A maioria dos brasileiros que vivem em grandes cidades não quer simplesmente mais policiais nas ruas nem penas mais duras para criminosos. O que essa população deseja é uma polícia mais bem treinada e que as leis que já existem sejam de fato cumpridas. É o que mostra uma pesquisa do Instituto Sou da Paz, realizada entre novembro e dezembro de 2025 com 1.115 pessoas em 40 municípios brasileiros, entre capitais e regiões metropolitanas.
Os resultados contradizem a narrativa de que a sociedade brasileira é majoritariamente favorável a soluções radicais, como o endurecimento das penas ou a violência policial. Segundo a diretora-executiva do instituto, Carolina Ricardo, há uma “maioria silenciosa” que prefere respostas práticas, eficientes e dentro da lei.
Aplicar as leis, não criar novas
Quando perguntadas sobre o que o país precisa fazer em relação aos criminosos, 55% das pessoas responderam que a prioridade é aplicar a legislação já existente a todos, sem exceção. Apenas 39% defenderam o aumento das penas como solução.
A rejeição à violência como resposta também aparece nos dados: somente 20% dos entrevistados concordaram com a ideia de que “bandido bom é bandido morto”. Por outro lado, 73% acreditam que a resposta correta é julgar e prender quem comete crimes — dentro do que prevê a lei.
Medo muda a rotina de mais da metade da população
O sentimento de insegurança é generalizado e atravessa renda, idade e região. Ao todo, 94% dos brasileiros reconhecem algum grau de violência na cidade em que vivem. Esse medo tem consequências práticas: 57% das pessoas afirmaram ter mudado seus hábitos por causa da violência.

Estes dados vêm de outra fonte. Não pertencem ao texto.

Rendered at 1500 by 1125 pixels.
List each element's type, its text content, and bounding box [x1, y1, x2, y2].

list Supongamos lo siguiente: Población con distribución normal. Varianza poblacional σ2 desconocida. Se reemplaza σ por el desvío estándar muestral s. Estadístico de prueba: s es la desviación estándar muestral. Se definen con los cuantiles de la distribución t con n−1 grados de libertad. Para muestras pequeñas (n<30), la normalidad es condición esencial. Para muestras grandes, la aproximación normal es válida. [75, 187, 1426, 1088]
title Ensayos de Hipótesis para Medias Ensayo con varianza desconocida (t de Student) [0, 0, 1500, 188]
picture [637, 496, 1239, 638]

Entre as mudanças mais comuns estão evitar sair à noite (53%), não usar o celular na rua (31%) e mudar de trajeto (29%). Curiosamente, quanto mais perto de casa, maior é a sensação de segurança: 59% se sentem seguros na própria rua, mas apenas 32% têm boa percepção de segurança na cidade como um todo.

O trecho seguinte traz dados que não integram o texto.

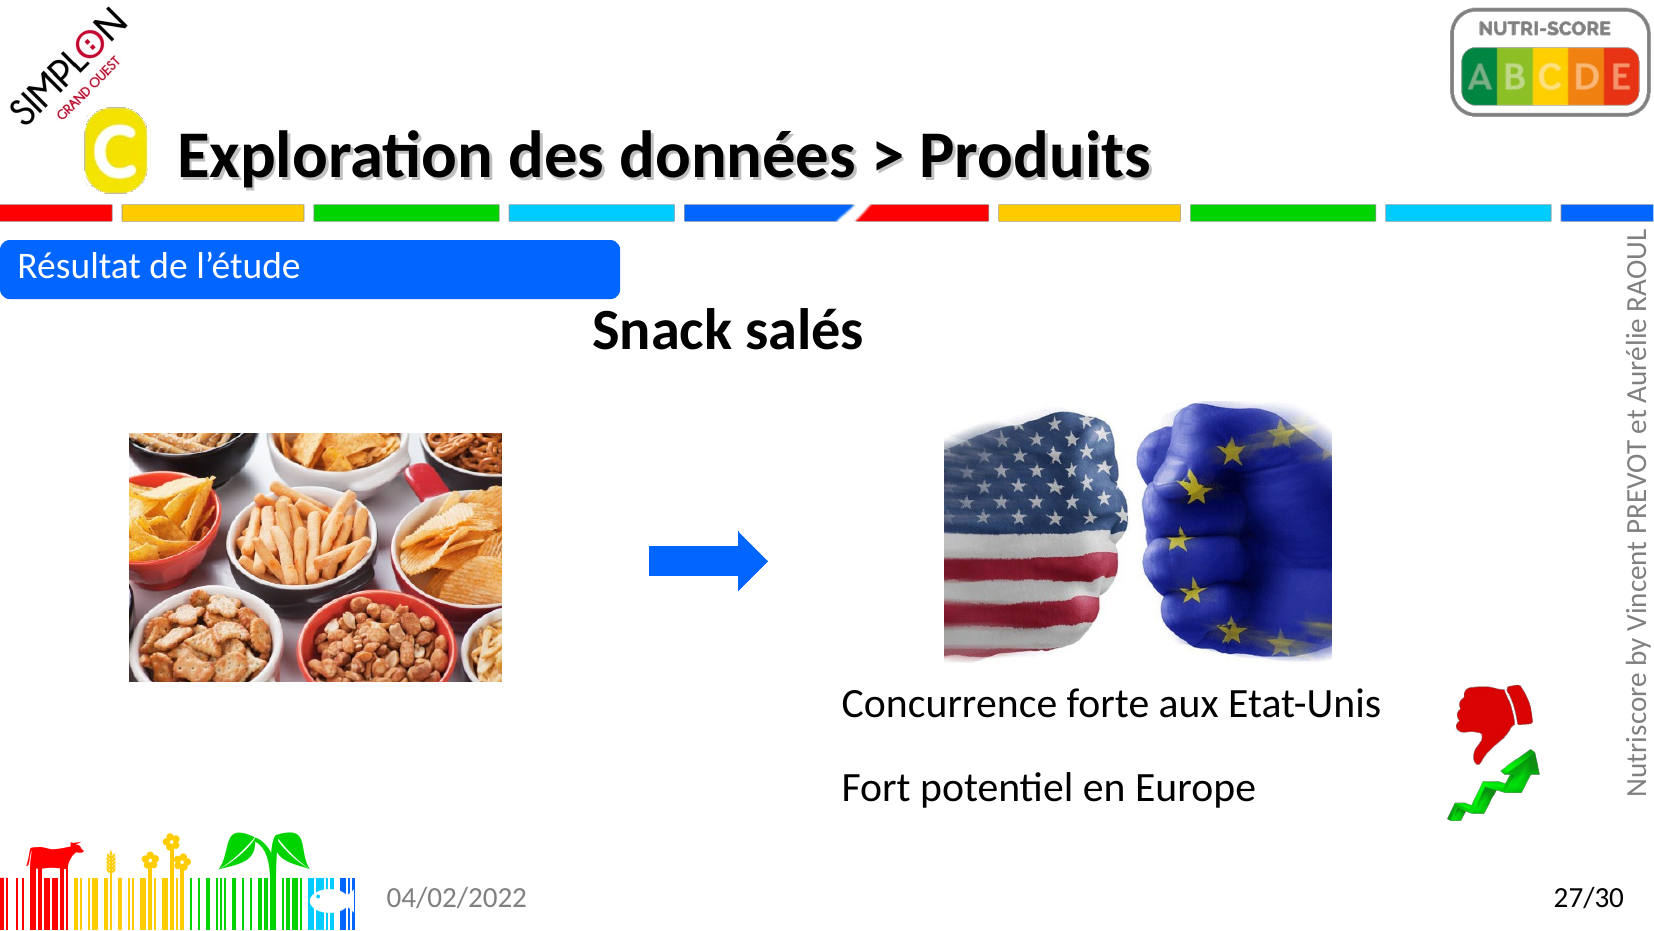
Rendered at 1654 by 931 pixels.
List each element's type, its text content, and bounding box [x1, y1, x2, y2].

picture [82, 106, 151, 195]
text_box Résultat de l’étude [0, 240, 621, 300]
picture [2, 2, 147, 147]
text_box Concurrence forte aux Etat-Unis Fort potentiel en Europe [826, 679, 1447, 862]
text_box [649, 531, 768, 591]
picture [129, 433, 502, 682]
picture [1446, 679, 1540, 821]
text_box Snack salés [536, 298, 921, 372]
picture [1448, 4, 1654, 119]
title Exploration des données > Produits [177, 108, 1571, 213]
picture [0, 826, 355, 930]
picture [944, 401, 1332, 665]
picture [0, 200, 1654, 225]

Mulheres se sentem mais vulneráveis
As mulheres demonstram níveis mais elevados de preocupação com a violência. Enquanto a média geral de insegurança nas cidades é alta, 74% das mulheres afirmaram se sentir inseguras — número acima da média. Além disso, 83% dos entrevistados identificaram a violência contra a mulher como um crime presente em suas cidades.
Essa percepção também aparece no debate sobre armas: 69% das mulheres são contra ter armas de fogo em casa, ante 49% dos homens. No geral, 60% da população se posicionou contra o acesso doméstico a armas, e 77% acreditam que armas adquiridas legalmente acabam chegando ao mercado ilegal e sendo usadas em crimes.
Polícia preparada vale mais do que polícia numerosa
A aposta em mais policiais nas ruas como solução para a violência não convence a maioria. Apenas 32% das pessoas acreditam que aumentar o efetivo policial muda o cenário de insegurança. Para 65% dos entrevistados, o caminho é investir em capacitação — uma polícia mais preparada, não necessariamente maior.
O uso de câmeras corporais pelos policiais tem aprovação expressiva: 82% da população é favorável à medida, vista como forma de aumentar a transparência e o controle das ações policiais. A confiança nas instituições varia: a Polícia Federal lidera com 68% de aprovação, seguida pela Polícia Militar (58%), Polícia Civil (52%) e guardas municipais (55%).
População quer debate mais sério sobre segurança
Para Carolina Ricardo, os dados indicam uma sociedade que não se satisfaz mais com discursos polarizados. “As pessoas desejam algo novo, que seja pragmático, constitucional e eficiente”, afirmou a diretora-executiva do Instituto Sou da Paz.
A pesquisa utilizou um método chamado “teste de mensagens”, ainda incomum em estudos quantitativos, para identificar quais propostas de segurança pública de fato ressoam na população. O resultado aponta para uma demanda por eficiência, prevenção e uso de tecnologia — não por mais repressão.